## About this task
When you reach the line that contains "[68,142,114,153] DRAFT ->" in the data below, start reproducing lines exactly, and stop after the line that contains "-> [748,166,794,183] [490,186,509,198]".

## Information supplied
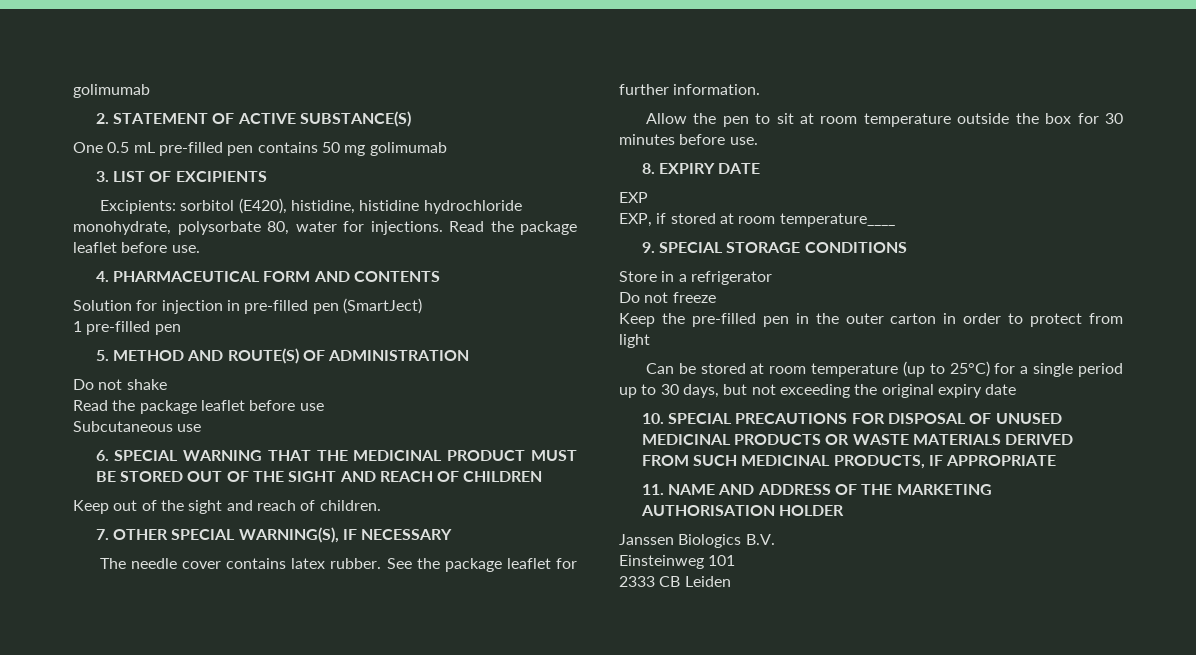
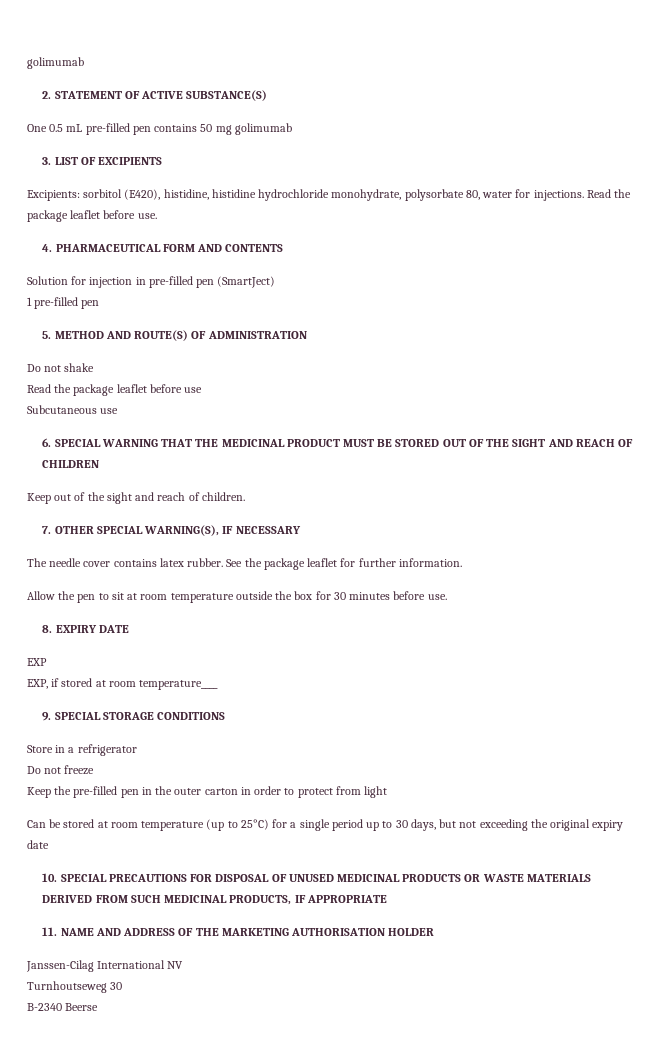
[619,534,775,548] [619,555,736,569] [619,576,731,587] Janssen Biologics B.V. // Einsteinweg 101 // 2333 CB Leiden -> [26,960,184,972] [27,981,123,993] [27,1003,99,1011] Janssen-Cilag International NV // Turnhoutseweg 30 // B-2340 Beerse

...

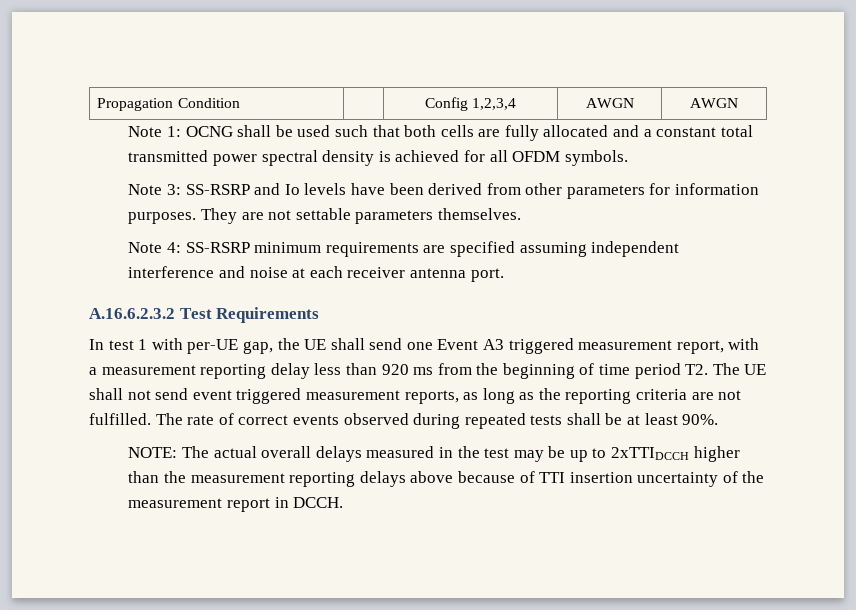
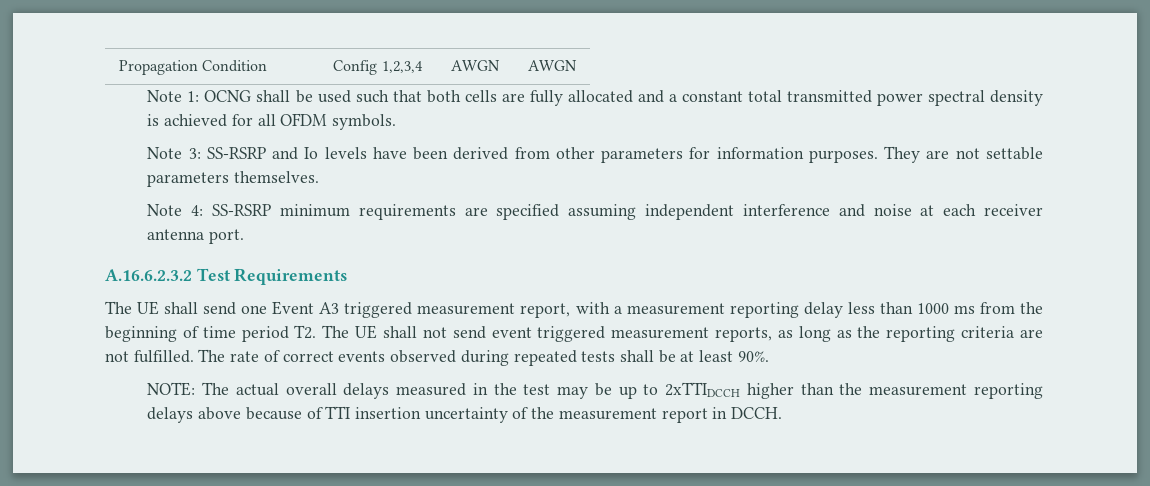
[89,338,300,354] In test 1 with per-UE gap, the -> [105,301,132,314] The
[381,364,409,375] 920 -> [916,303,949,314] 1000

* * *

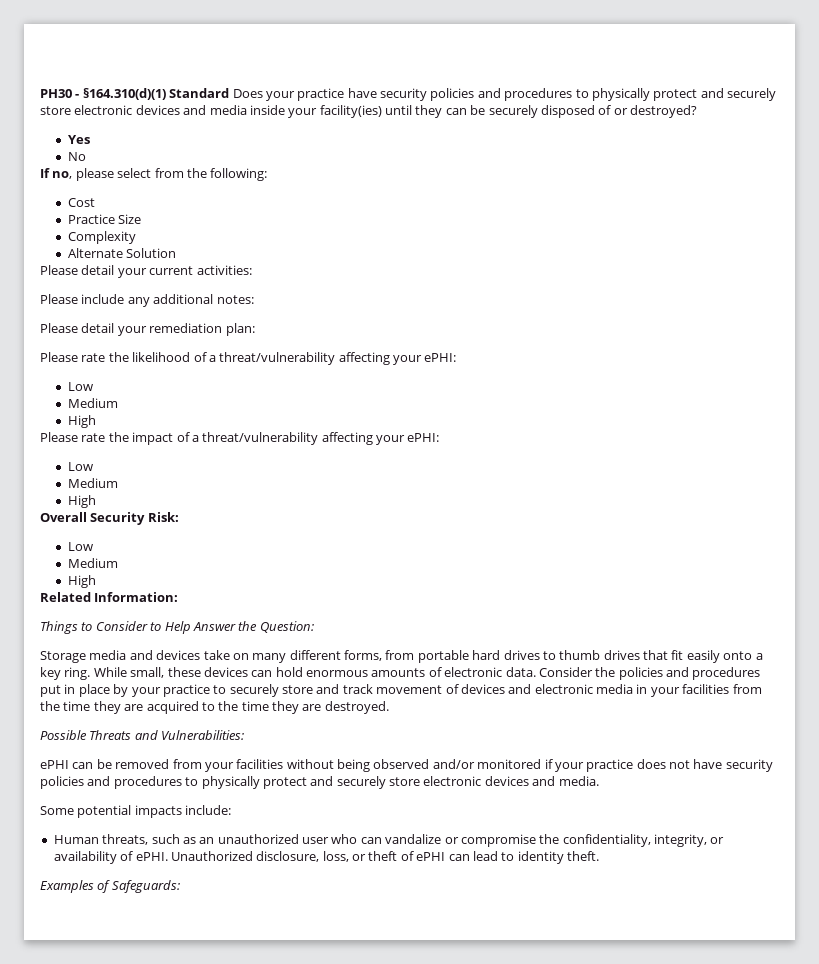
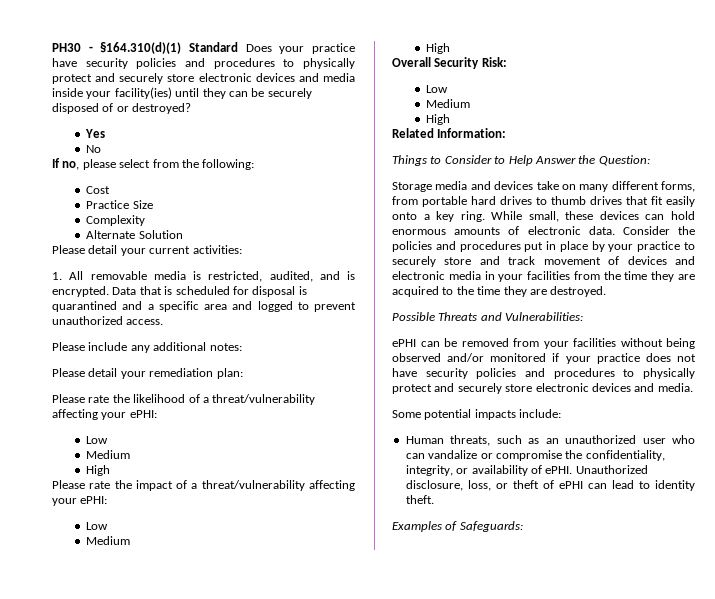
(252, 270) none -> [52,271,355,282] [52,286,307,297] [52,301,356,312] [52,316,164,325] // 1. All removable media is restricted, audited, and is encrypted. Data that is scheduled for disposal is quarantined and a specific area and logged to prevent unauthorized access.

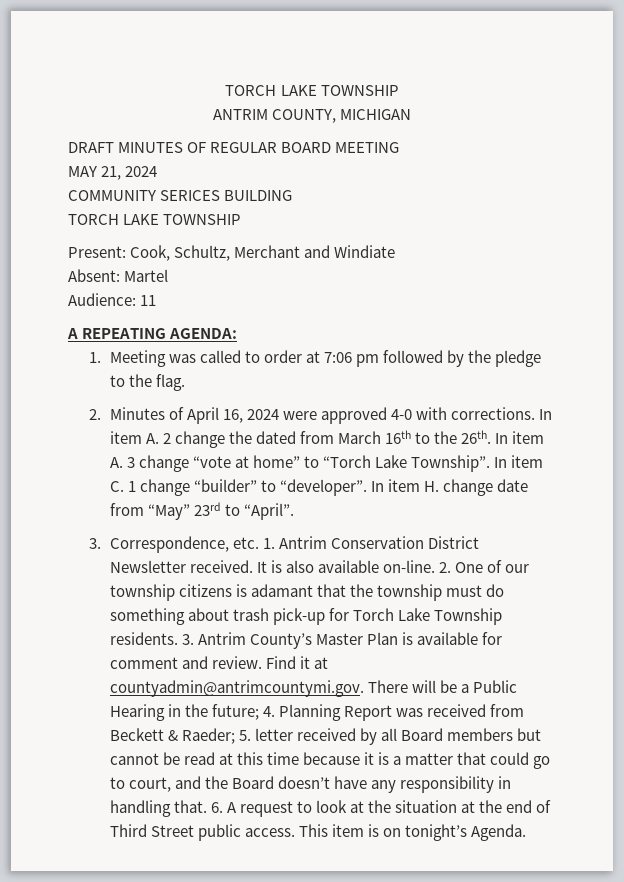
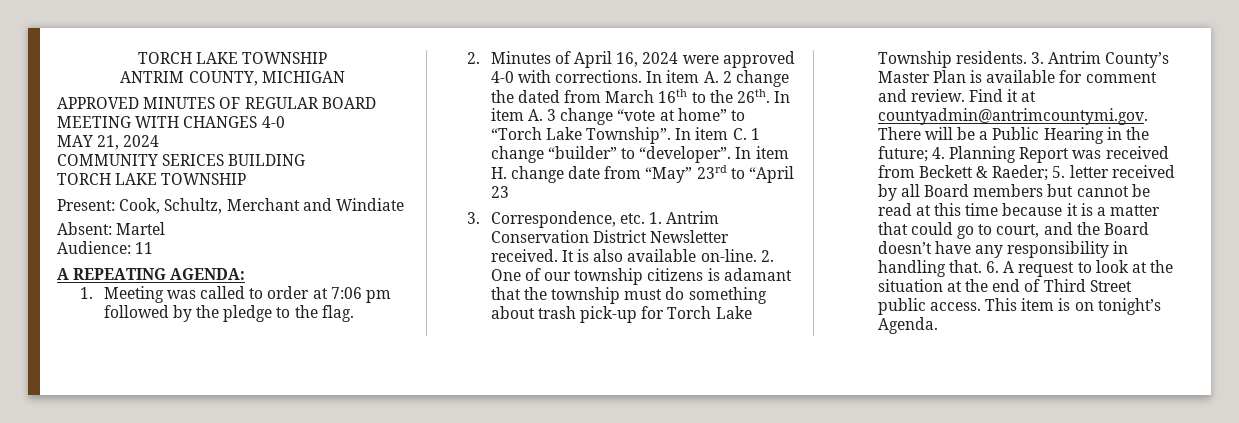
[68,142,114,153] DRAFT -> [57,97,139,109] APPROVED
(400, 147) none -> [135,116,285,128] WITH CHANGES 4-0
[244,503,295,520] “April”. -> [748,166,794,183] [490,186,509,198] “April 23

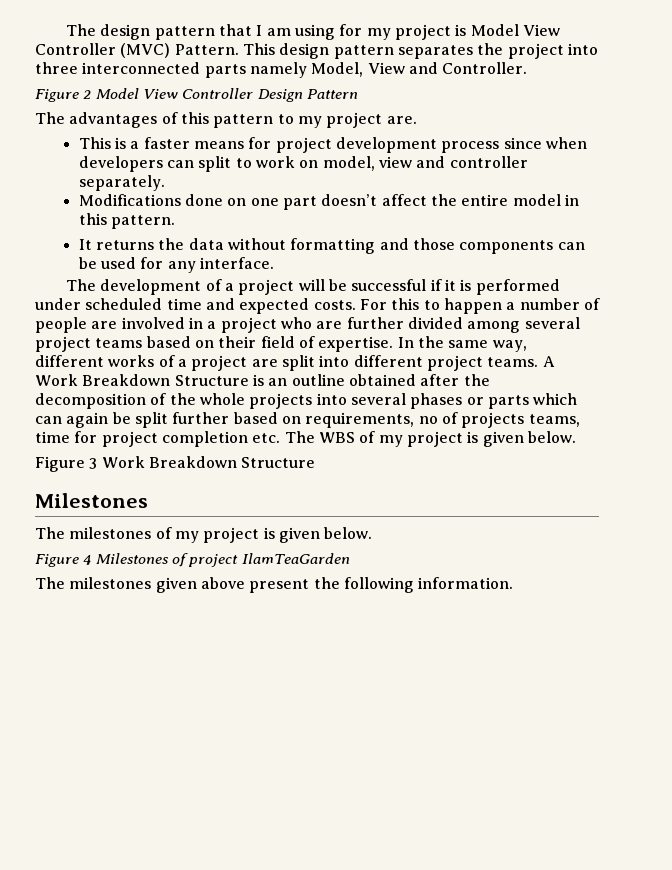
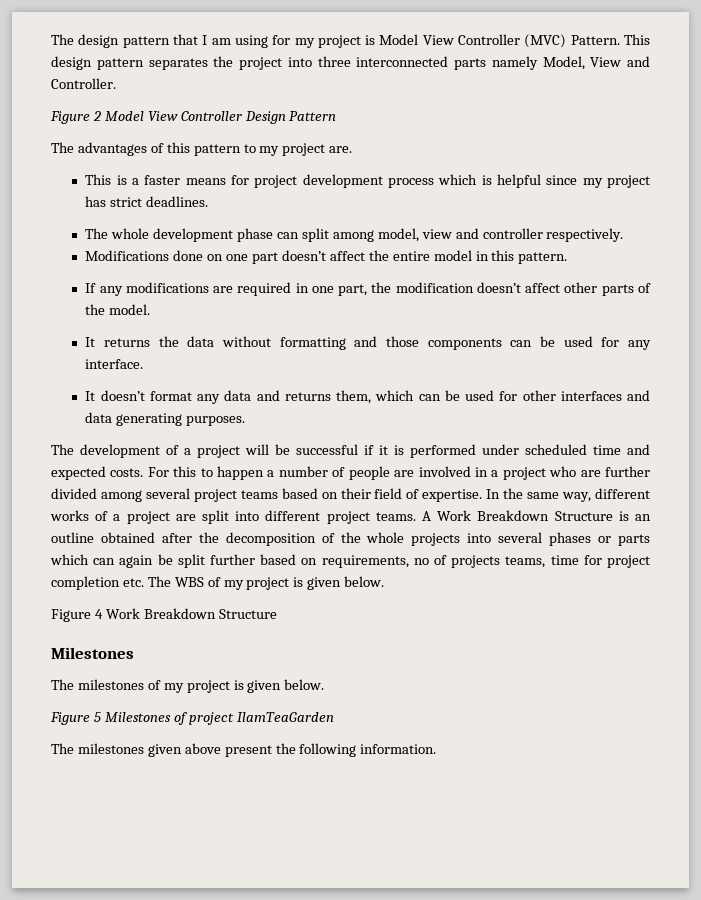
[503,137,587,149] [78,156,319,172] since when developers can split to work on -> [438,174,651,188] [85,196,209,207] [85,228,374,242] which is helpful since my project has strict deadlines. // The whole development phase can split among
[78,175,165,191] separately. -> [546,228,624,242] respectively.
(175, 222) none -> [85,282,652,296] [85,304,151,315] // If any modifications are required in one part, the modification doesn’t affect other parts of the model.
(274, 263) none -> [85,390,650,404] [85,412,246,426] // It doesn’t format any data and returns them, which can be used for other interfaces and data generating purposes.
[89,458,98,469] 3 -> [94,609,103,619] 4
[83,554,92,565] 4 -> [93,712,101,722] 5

## Result of the exercise
[68,142,114,153] DRAFT -> [57,97,139,109] APPROVED
(400, 147) none -> [135,116,285,128] WITH CHANGES 4-0
[244,503,295,520] “April”. -> [748,166,794,183] [490,186,509,198] “April 23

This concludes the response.